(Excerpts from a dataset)
- - - -

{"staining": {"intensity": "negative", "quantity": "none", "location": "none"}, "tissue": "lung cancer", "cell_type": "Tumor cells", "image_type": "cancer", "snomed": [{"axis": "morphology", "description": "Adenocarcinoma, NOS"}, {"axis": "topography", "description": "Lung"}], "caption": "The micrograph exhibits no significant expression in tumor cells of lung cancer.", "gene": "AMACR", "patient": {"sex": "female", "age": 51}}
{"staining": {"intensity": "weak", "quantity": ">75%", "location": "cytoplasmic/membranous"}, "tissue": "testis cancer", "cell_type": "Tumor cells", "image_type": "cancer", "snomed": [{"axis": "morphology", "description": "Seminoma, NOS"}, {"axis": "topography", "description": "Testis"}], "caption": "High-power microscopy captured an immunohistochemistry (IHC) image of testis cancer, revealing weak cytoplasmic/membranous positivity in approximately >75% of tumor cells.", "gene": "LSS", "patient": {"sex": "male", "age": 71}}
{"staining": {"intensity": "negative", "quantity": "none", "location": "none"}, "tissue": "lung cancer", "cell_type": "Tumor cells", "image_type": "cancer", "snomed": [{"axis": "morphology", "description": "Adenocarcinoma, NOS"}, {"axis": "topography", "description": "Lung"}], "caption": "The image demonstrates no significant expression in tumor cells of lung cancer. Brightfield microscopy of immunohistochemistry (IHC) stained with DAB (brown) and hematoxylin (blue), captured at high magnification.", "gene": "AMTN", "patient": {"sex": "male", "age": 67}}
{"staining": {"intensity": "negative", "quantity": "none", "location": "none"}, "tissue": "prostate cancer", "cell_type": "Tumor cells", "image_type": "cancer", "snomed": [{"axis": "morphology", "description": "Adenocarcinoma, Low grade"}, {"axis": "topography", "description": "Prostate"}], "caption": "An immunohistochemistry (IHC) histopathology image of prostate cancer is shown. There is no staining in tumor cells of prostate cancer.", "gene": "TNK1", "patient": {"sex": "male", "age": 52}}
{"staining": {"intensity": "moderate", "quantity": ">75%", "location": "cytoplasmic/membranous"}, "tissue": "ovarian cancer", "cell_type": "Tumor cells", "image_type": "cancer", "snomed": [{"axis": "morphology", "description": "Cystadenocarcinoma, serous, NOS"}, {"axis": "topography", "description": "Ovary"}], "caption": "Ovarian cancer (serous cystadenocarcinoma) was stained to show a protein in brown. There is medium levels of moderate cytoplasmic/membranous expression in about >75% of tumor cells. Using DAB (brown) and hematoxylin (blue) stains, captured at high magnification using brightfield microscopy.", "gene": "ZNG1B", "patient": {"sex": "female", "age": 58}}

- - - -

PROBLEM DETAILS: Please print each entry once more, exactly as it reads.

RESULT:
{"staining": {"intensity": "negative", "quantity": "none", "location": "none"}, "tissue": "lung cancer", "cell_type": "Tumor cells", "image_type": "cancer", "snomed": [{"axis": "morphology", "description": "Adenocarcinoma, NOS"}, {"axis": "topography", "description": "Lung"}], "caption": "The micrograph exhibits no significant expression in tumor cells of lung cancer.", "gene": "AMACR", "patient": {"sex": "female", "age": 51}}
{"staining": {"intensity": "weak", "quantity": ">75%", "location": "cytoplasmic/membranous"}, "tissue": "testis cancer", "cell_type": "Tumor cells", "image_type": "cancer", "snomed": [{"axis": "morphology", "description": "Seminoma, NOS"}, {"axis": "topography", "description": "Testis"}], "caption": "High-power microscopy captured an immunohistochemistry (IHC) image of testis cancer, revealing weak cytoplasmic/membranous positivity in approximately >75% of tumor cells.", "gene": "LSS", "patient": {"sex": "male", "age": 71}}
{"staining": {"intensity": "negative", "quantity": "none", "location": "none"}, "tissue": "lung cancer", "cell_type": "Tumor cells", "image_type": "cancer", "snomed": [{"axis": "morphology", "description": "Adenocarcinoma, NOS"}, {"axis": "topography", "description": "Lung"}], "caption": "The image demonstrates no significant expression in tumor cells of lung cancer. Brightfield microscopy of immunohistochemistry (IHC) stained with DAB (brown) and hematoxylin (blue), captured at high magnification.", "gene": "AMTN", "patient": {"sex": "male", "age": 67}}
{"staining": {"intensity": "negative", "quantity": "none", "location": "none"}, "tissue": "prostate cancer", "cell_type": "Tumor cells", "image_type": "cancer", "snomed": [{"axis": "morphology", "description": "Adenocarcinoma, Low grade"}, {"axis": "topography", "description": "Prostate"}], "caption": "An immunohistochemistry (IHC) histopathology image of prostate cancer is shown. There is no staining in tumor cells of prostate cancer.", "gene": "TNK1", "patient": {"sex": "male", "age": 52}}
{"staining": {"intensity": "moderate", "quantity": ">75%", "location": "cytoplasmic/membranous"}, "tissue": "ovarian cancer", "cell_type": "Tumor cells", "image_type": "cancer", "snomed": [{"axis": "morphology", "description": "Cystadenocarcinoma, serous, NOS"}, {"axis": "topography", "description": "Ovary"}], "caption": "Ovarian cancer (serous cystadenocarcinoma) was stained to show a protein in brown. There is medium levels of moderate cytoplasmic/membranous expression in about >75% of tumor cells. Using DAB (brown) and hematoxylin (blue) stains, captured at high magnification using brightfield microscopy.", "gene": "ZNG1B", "patient": {"sex": "female", "age": 58}}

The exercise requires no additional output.